Saved data entries
☆ ☆ ☆ ☆

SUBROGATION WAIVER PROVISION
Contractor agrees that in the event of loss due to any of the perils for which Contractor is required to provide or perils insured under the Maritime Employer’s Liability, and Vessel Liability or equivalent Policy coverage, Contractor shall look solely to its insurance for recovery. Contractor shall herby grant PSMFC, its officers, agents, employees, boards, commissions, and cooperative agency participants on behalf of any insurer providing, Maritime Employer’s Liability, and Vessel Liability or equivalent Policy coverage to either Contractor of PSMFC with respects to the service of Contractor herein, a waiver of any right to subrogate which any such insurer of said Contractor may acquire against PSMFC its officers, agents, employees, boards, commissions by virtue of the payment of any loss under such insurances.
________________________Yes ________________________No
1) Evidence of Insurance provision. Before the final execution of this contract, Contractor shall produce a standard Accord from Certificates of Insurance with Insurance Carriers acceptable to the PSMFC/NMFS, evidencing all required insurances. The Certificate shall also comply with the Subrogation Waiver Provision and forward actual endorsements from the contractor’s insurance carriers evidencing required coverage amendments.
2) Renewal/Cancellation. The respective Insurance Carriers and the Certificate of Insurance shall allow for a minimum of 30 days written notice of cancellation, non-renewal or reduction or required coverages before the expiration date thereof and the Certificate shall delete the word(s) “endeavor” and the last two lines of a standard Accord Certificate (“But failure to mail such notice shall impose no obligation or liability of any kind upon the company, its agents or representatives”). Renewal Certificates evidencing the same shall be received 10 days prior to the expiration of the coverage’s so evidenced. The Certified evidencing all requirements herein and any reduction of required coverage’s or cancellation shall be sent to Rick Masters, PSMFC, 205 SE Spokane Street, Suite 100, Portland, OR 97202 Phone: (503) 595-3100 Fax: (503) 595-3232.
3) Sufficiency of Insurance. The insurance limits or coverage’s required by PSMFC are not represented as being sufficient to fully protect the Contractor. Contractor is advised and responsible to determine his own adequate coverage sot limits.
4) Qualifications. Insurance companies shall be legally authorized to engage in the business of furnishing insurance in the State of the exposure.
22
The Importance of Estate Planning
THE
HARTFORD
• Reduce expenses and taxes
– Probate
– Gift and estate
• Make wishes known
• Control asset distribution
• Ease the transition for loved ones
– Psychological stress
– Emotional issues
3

☆ ☆ ☆ ☆

Assignment
Reproduce, with no other lines, the one containing "4) Qualifications. Insurance" and all lines after it through the end of the data above.

Solution
4) Qualifications. Insurance companies shall be legally authorized to engage in the business of furnishing insurance in the State of the exposure.
22
The Importance of Estate Planning
THE
HARTFORD
• Reduce expenses and taxes
– Probate
– Gift and estate
• Make wishes known
• Control asset distribution
• Ease the transition for loved ones
– Psychological stress
– Emotional issues
3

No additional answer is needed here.